J Am Coll Cardiol. 2000 Aug;36(2):438-43. MacMahon S， Sharpe N， Gamble G， Clague A， Mhurchu CN， Clark T， Hart H， Scott J， White H. Institute for International Health and Department of Medicine， University of Sydney， NSW， Australia.

OBJECTIVES: The primary objective of this study was to investigate the effects of the angiotensin-converting enzyme (ACE) inhibitor， ramipril， on carotid atherosclerosis in patients with coronary， cerebrovascular or peripheral vascular disease.

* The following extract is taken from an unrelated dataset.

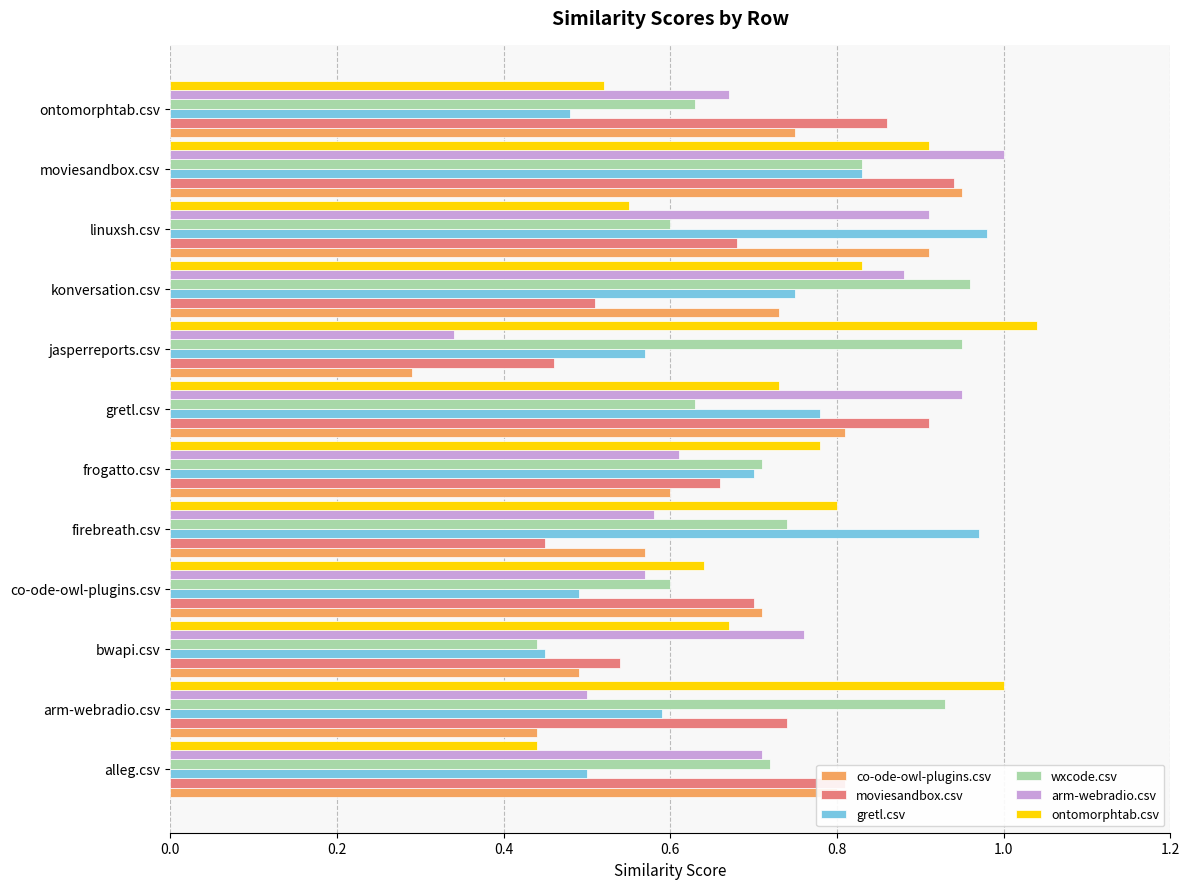

True or false: wxcode.csv has a value of 0.7 at firebreath.csv.

True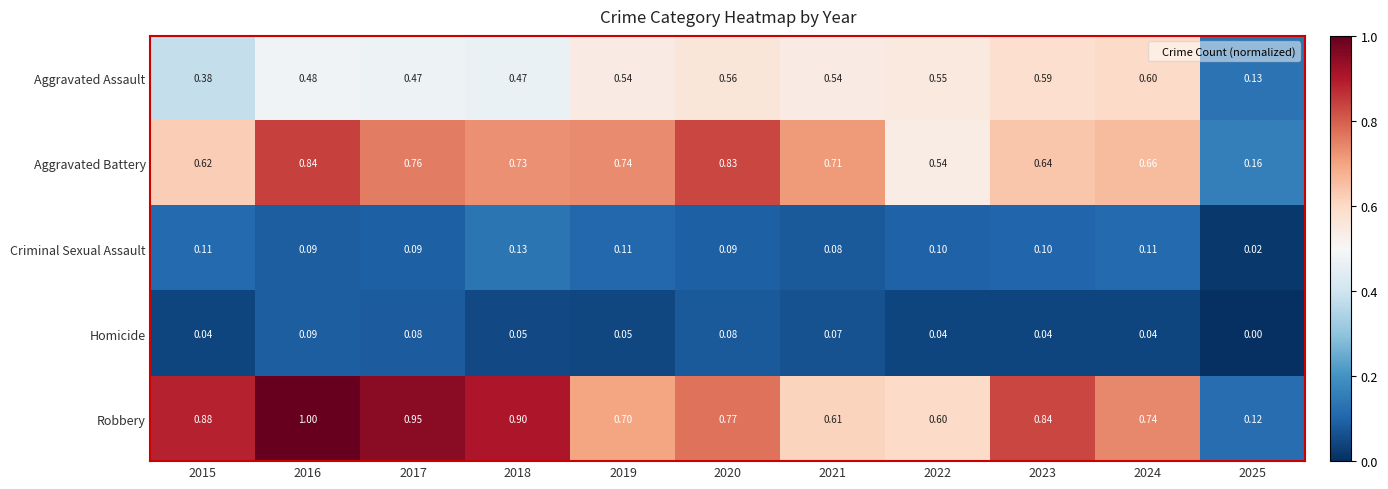

Between 2017 and 2025, which series saw the biggest shift?

Robbery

BACKGROUND: Angiotensin-converting enzyme inhibitors have been shown to reduce the risk of coronary events in various patient groups and to prevent the development of atherosclerosis in animal models. It has been hypothesized that the clinical benefits of ACE inhibitors may， therefore， be mediated by effects on atherosclerosis. METHODS: Six hundred seventeen patients were randomized in equal proportions to ramipril (5-10 mg daily) or placebo. At baseline， two years and four years， carotid atherosclerosis was assessed by B-mode ultrasound， and left ventricular mass was assessed by M-mode echocardiography.

RESULTS: Blood pressure (BP) was reduced by a mean of 6 mm Hg systolic and 4 mm Hg diastolic in the ramipril group compared with the placebo group (p<0.001). There was no difference between groups in the changes in common carotid artery wall thickness (p = 0.58) or in carotid plaque (p = 0.93). Left ventricular mass index decreased by 3.8 g/m2 (4%) in the ramipril group compared with the placebo group (2p = 0.04).

CONCLUSIONS: The results provide no support for the hypothesis that reduced atherosclerosis is responsible for the beneficial effects of ACE inhibitors on major coronary events. It is more likely that the benefits are due to lower BP， reduced left ventricular mass or other factors such as reversal of endothelial dysfunction.